◆ Work to complete
Extend the Black The Fall review below, picking up after its final sentence.

Black The Fall Review

“If you want a picture of the future,” O’Brien says in George Orwell’s 1984, “imagine a boot stamping on a human face – for ever.” It’s a powerful mental image and one that’s conjured on a number of occasions by Black The Fall, as Black tries to escape the industrial complex of a Communist dictatorship.

Everything about Black The Fall works to evoke this oppressive regime, from its stylishly muted colour palette that’s punctuated by rare bursts of colour – most often the reds of danger – to its audio design. It’s unfortunate, then, that there’s a feeling Sand Sailor Studio are following in the footsteps of others. The visuals and the side-scrolling puzzle platforming are reminiscent of Limbo, Inside or Little Nightmares, while some of the elements within the puzzles have a kinship with Abe’s Oddyssey, not to mention the opening break out from an industrial complex.

Beyond that, much of the symbolism has been well trodden in other areas, with the aforementioned 1984 the clearest touchstone. One moment in particular has a crowd of people stood cheering a huge TV screen with an image of what must be assumed is the current illustrious leader, before booing and jeering when it changes and the Statue of Liberty shows her face.

The fact of the matter is that for Bucharest-based Sand Sailor Studio there’s both personal and cultural history behind what they depict in this game. What’s perhaps a little surprising is that Soviet iconography is so prominent throughout, that the violence, the decay, the deaths and the oppression are so clearly being linked to the Cold War power, instead of concocting a fictional state. While there’s still an awful lot of fantasy within this – there’s a very modern prevalence of CCTV, more than a few examples of advanced robotics, and the guards are rather slobbish in their design – it’s still quite powerfully tied to reality and specifically the Romanian Revolution at certain points.

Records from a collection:
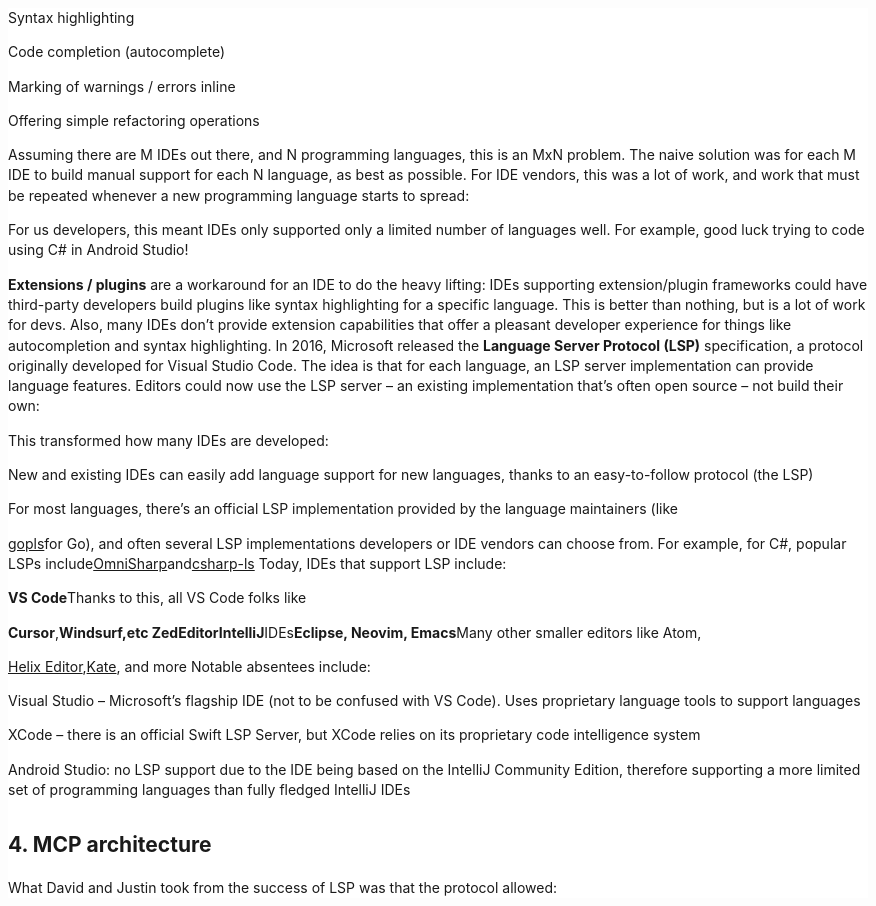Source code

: Syntax highlighting

Code completion (autocomplete)

Marking of warnings / errors inline

Offering simple refactoring operations

Assuming there are M IDEs out there, and N programming languages, this is an MxN problem. The naive solution was for each M IDE to build manual support for each N language, as best as possible. For IDE vendors, this was a lot of work, and work that must be repeated whenever a new programming language starts to spread:

For us developers, this meant IDEs only supported only a limited number of languages well. For example, good luck trying to code using C# in Android Studio!

**Extensions / plugins** are a workaround for an IDE to do the heavy lifting: IDEs supporting extension/plugin frameworks could have third-party developers build plugins like syntax highlighting for a specific language. This is better than nothing, but is a lot of work for devs. Also, many IDEs don’t provide extension capabilities that offer a pleasant developer experience for things like autocompletion and syntax highlighting.
In 2016, Microsoft released the **Language Server Protocol (LSP)** specification, a protocol originally developed for Visual Studio Code. The idea is that for each language, an LSP server implementation can provide language features. Editors could now use the LSP server – an existing implementation that’s often open source – not build their own:

This transformed how many IDEs are developed:

New and existing IDEs can easily add language support for new languages, thanks to an easy-to-follow protocol (the LSP)

For most languages, there’s an official LSP implementation provided by the language maintainers (like

[gopls](https://github.com/golang/tools/tree/master/gopls)for Go), and often several LSP implementations developers or IDE vendors can choose from. For example, for C#, popular LSPs include[OmniSharp](https://github.com/OmniSharp/omnisharp-roslyn)and[csharp-ls](https://github.com/razzmatazz/csharp-language-server)
Today, IDEs that support LSP include:

**VS Code**Thanks to this, all VS Code folks like

**Cursor**,**Windsurf,**etc
**Zed**Editor**IntelliJ**IDEs**Eclipse, Neovim, Emacs**Many other smaller editors like Atom,

[Helix Editor](https://helix-editor.com/),[Kate](https://kate-editor.org/en-gb/), and more
Notable absentees include:

Visual Studio – Microsoft’s flagship IDE (not to be confused with VS Code). Uses proprietary language tools to support languages

XCode – there is an official Swift LSP Server, but XCode relies on its proprietary code intelligence system

Android Studio: no LSP support due to the IDE being based on the IntelliJ Community Edition, therefore supporting a more limited set of programming languages than fully fledged IntelliJ IDEs

## 4. MCP architecture
What David and Justin took from the success of LSP was that the protocol allowed:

◆ Result of this task
The game itself is a fairly familiar feeling puzzle platformer for the most part, with a hefty dose of trial an error in working out some of the solutions. You’re more than likely to be killed if you try something foolish or make a mistake, with the CCTV cameras narrowing their red cones of vision before unleashing a hail of machine gun fire, an inability to swim, and plenty of other hazards. Many of the puzzles revolve around avoiding the cameras or deceiving them by fitting in with your surroundings, mimicking the other workers and citizens.

It doesn’t take long for you to gain a distinct advantage in your escape attempt, as you incapacitate one of the guards and take their laser pointer. While Black has shaken off what one can only assume was a form of mind control, though he still wears the harness and has a light-tipped antenna on his back, others have not, and this pointer allows you to direct them around to trigger certain buttons and switches for you. Initially, these are fleeting moments of remote assistance, but later there’s a more permanent companion on your journey, a dog-like robot that adds a further layer to how you traverse through an area. It can grab onto certain control boxes, give you a boost up, misdirect the cameras, and plenty more, and puts a smile on your face with its dog-like characteristics.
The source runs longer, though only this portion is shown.